Kansas jobless rate falls to 5.4 percent in November

Ongoing federal negotiations about tax increases and spending cuts are keeping Kansas employers from making investments in their operations and hiring more workers, a top state business leader said Friday.

Kent Eckles, vice president of government relations for the Kansas Chamber of Commerce, said those federal pressures are weighing on the state, despite a drop in November’s jobless rate to a seasonally adjusted 5.4 percent.

“I think a lot of it’s due to the uncertainty with what’s going on in D.C. with the ‘fiscal cliff.’ Negotiations keep going on,” Eckles said. “Our members and private sector employers in Kansas are holding off on making hiring decisions and investment decisions because they don’t know what will happen.”

President Barack Obama and House Speaker John Boehner have been meeting off and on in recent weeks to avoid the so-called fiscal cliff of expiring tax cuts and automatic spending cuts that take effect Jan. 1.

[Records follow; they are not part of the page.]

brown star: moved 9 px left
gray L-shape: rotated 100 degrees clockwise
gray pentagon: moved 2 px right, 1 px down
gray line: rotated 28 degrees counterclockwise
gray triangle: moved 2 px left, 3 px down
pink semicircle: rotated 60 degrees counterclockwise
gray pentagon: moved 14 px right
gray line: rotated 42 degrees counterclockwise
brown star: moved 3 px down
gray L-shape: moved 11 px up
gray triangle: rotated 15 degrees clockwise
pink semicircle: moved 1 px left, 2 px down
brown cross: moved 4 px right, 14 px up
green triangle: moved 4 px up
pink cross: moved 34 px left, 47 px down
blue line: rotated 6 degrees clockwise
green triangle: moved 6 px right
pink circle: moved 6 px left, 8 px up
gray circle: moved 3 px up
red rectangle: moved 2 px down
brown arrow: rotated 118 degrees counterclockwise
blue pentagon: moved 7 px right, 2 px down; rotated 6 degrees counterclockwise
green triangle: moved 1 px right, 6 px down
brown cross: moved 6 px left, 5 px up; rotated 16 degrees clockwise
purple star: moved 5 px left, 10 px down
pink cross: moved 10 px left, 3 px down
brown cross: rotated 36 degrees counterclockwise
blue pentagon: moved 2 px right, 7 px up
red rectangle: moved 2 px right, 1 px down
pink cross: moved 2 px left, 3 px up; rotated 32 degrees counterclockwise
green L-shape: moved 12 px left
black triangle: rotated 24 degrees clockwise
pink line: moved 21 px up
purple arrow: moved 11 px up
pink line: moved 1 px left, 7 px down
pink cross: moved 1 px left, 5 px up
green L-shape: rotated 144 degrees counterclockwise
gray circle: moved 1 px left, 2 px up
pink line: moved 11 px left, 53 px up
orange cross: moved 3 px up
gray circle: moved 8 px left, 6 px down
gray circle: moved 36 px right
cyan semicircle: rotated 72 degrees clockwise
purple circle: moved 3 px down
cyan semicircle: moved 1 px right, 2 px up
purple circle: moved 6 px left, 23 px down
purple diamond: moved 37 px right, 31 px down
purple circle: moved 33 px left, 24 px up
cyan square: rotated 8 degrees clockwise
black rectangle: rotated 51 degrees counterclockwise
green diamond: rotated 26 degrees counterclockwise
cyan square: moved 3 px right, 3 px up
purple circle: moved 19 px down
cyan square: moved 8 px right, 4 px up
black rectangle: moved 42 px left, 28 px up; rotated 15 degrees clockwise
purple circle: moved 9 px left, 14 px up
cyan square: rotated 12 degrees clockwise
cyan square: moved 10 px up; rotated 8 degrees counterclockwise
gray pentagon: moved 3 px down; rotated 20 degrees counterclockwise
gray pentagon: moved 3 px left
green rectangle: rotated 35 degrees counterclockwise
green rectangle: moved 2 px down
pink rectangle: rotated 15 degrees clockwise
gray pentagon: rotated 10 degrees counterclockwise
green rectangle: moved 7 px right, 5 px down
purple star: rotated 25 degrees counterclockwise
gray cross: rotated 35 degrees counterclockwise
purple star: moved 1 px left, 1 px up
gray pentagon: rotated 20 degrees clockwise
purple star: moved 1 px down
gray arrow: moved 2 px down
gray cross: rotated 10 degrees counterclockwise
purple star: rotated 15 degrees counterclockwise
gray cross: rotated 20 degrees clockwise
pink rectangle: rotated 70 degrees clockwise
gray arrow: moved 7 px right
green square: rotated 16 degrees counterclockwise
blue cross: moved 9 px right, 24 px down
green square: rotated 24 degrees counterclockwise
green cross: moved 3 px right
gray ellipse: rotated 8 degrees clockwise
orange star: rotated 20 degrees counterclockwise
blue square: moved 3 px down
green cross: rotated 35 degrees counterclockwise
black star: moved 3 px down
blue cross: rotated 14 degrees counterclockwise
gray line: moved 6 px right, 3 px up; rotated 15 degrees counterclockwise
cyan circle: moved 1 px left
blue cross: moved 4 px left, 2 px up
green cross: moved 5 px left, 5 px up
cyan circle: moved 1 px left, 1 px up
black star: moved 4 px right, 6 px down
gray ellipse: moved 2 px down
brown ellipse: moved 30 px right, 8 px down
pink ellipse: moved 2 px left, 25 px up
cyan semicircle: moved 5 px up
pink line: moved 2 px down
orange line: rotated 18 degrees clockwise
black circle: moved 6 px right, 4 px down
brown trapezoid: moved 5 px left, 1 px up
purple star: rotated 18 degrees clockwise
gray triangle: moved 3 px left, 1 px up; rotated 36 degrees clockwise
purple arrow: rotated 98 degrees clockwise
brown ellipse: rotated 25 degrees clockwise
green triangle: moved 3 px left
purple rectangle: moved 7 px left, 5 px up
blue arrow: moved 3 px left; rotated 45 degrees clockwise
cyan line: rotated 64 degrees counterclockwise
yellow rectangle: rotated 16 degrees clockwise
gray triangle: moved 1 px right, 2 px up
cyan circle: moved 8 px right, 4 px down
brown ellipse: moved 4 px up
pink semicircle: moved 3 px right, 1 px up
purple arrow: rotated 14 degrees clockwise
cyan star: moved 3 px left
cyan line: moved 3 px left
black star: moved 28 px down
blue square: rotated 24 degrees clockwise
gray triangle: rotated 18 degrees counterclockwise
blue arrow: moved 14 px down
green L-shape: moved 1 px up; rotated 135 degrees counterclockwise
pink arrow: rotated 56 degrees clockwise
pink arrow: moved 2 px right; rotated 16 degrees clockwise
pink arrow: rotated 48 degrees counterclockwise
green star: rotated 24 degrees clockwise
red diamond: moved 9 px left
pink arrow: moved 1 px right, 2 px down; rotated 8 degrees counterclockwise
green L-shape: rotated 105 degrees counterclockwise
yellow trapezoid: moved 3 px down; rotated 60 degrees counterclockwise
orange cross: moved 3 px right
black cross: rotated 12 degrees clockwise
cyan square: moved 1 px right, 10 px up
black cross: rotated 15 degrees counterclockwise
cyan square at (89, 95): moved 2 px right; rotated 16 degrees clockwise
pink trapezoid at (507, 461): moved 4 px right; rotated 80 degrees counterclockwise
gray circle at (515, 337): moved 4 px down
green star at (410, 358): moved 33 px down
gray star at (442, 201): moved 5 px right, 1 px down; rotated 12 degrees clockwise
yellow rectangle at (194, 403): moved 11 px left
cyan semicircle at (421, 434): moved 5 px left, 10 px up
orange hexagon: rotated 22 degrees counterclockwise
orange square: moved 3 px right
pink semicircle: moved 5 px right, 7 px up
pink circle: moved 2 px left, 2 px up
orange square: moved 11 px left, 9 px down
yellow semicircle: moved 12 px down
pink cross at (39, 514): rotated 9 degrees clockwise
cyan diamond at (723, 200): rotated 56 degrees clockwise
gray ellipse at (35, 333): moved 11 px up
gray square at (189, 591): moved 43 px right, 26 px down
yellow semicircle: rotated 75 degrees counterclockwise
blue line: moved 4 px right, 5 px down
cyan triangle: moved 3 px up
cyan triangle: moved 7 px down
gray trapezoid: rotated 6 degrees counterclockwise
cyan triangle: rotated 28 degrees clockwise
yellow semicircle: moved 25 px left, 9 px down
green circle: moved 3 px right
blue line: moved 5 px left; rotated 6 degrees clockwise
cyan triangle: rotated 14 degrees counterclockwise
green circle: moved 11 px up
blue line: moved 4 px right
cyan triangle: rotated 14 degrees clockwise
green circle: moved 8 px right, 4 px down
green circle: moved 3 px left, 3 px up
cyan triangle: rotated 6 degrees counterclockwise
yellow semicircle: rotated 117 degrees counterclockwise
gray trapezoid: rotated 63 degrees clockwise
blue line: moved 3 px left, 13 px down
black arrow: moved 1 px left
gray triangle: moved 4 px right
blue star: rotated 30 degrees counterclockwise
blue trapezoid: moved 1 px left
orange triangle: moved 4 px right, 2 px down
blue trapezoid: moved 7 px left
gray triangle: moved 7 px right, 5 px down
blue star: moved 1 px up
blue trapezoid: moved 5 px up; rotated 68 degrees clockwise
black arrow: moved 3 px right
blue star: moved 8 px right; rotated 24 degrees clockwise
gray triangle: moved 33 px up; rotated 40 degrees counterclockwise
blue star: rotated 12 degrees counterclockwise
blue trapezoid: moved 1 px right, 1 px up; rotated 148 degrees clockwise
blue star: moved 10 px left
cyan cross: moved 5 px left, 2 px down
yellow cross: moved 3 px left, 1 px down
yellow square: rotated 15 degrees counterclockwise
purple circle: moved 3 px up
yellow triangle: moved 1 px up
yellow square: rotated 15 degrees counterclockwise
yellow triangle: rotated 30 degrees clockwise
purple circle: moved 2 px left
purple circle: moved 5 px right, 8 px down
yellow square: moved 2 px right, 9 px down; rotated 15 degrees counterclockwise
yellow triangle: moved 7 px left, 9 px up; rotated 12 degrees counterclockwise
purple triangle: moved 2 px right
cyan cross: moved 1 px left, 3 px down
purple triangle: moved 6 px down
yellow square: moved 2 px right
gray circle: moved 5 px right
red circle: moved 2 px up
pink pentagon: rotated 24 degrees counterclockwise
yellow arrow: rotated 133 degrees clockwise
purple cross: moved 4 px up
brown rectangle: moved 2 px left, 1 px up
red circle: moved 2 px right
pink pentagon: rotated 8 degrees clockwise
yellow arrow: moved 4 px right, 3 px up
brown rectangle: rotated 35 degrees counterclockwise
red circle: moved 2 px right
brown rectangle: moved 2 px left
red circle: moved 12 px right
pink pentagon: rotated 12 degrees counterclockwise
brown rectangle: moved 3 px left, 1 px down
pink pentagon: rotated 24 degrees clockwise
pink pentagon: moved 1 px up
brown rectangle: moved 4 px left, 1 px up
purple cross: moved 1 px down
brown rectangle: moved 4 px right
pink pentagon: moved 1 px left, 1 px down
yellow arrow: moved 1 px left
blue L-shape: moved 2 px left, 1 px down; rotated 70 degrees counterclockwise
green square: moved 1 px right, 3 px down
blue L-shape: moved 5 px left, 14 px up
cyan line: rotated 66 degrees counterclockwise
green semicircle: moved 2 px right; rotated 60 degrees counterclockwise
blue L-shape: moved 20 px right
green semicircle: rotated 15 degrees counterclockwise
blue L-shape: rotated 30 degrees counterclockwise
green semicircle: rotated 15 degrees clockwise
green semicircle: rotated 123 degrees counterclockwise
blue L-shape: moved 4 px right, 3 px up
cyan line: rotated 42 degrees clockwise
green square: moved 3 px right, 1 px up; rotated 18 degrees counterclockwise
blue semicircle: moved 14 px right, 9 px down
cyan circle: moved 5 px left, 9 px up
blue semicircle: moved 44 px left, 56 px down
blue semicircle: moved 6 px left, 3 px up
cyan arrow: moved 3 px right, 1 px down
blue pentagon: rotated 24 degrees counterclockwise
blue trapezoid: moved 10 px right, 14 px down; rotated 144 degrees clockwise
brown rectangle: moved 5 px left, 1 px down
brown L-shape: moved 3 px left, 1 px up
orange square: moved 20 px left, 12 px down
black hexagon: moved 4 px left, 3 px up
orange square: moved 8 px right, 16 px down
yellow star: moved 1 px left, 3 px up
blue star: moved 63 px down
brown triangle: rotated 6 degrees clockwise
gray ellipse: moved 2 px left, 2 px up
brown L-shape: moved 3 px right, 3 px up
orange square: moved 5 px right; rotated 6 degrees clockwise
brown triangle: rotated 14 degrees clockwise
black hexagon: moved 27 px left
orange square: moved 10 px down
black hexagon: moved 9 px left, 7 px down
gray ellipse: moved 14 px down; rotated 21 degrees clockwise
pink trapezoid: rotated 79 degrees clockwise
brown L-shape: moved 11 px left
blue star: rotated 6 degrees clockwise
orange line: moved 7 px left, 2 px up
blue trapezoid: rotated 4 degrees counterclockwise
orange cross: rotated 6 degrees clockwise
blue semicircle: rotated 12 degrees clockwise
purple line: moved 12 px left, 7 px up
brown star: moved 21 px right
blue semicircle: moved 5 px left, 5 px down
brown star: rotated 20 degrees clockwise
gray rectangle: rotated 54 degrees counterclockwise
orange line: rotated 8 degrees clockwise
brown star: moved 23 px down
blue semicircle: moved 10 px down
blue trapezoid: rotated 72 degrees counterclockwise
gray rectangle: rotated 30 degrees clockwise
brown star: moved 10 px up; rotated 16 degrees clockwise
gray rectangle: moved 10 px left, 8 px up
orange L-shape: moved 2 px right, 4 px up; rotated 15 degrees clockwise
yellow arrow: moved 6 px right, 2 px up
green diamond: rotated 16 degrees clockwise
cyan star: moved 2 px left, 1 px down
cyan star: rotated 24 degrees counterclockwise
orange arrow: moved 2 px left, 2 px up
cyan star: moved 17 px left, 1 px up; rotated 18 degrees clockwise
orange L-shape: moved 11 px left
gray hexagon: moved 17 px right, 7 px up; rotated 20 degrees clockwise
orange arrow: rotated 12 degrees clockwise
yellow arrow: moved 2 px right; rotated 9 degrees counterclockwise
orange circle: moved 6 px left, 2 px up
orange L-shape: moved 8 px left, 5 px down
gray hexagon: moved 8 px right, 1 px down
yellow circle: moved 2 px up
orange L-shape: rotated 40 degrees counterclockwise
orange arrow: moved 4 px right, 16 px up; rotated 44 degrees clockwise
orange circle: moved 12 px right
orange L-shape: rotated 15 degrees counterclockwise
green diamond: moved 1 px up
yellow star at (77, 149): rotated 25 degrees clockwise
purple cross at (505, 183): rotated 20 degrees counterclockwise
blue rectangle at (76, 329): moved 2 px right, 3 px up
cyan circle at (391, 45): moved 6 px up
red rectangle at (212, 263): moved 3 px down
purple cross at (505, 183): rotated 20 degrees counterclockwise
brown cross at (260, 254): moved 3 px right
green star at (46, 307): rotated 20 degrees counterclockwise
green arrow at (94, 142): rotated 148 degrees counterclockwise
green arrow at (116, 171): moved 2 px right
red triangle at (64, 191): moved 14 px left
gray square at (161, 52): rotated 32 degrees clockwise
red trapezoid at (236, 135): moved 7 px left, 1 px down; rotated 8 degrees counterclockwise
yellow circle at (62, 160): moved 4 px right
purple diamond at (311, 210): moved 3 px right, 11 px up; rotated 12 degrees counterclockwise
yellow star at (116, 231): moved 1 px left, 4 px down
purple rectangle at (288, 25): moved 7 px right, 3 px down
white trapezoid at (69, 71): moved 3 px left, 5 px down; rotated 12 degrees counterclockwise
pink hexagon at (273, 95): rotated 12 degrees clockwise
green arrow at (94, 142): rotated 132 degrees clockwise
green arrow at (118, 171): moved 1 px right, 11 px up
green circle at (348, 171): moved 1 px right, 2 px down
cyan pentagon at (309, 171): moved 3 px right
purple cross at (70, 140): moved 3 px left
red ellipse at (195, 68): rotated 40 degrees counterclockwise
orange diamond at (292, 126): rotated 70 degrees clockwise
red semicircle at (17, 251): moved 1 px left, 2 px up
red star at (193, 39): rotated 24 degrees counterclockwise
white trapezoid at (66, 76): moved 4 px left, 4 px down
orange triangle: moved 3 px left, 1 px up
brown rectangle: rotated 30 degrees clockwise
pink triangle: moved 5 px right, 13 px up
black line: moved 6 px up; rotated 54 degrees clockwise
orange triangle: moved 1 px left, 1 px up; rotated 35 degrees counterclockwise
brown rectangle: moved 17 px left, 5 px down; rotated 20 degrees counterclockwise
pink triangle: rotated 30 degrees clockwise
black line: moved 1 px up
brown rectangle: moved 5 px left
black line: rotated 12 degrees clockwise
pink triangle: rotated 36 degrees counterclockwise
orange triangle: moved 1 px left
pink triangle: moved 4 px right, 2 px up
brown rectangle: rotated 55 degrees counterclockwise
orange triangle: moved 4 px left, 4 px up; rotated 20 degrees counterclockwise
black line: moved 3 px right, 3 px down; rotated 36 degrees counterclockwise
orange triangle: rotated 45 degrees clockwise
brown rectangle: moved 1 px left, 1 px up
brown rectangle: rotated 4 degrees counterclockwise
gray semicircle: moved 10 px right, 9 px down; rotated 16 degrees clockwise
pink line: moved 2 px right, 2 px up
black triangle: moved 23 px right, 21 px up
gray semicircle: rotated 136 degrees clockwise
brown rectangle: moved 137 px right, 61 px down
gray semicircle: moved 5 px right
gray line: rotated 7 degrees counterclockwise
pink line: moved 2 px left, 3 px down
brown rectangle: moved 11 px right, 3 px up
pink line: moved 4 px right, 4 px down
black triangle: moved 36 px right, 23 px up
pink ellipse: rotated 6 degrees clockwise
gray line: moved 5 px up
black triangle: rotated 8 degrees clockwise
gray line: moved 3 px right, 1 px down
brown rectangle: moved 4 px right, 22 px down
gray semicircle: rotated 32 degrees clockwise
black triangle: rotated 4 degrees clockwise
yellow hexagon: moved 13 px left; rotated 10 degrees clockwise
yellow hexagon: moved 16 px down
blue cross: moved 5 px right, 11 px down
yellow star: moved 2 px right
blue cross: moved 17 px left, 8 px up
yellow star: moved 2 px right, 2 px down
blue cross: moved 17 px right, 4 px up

Eckles said new Kansas tax cuts that also take effect in January could help mitigate any increases at the federal level. The new Kansas cuts will exempt some 191,000 businesses from paying individual income tax and reduce the rates for all individual income tax filers.

Still, the Kansas Department of Labor said the state jobless report continues to show positive signs. The November unemployment rate was 0.3 percent lower than it was in October and a full 1 percent better than November 2011.

Interim Labor Secretary Lana Gordon said the job market is moving in the right direction. Kansas added 1,100 private sector jobs in November and employers have increased payrolls by 4,900 jobs over the past year. The November decline was the third consecutive month that unemployment rates have dropped in Kansas.

The workforce has shown slight growth in recent months, standing at 1.49 million in November, up about 7,000 people since September.

On a county level, Wilson had the highest jobless rate in Kansas at 7.8 percent. The lowest rate was reported in Sheridan County in northwest Kansas at 2.3 percent.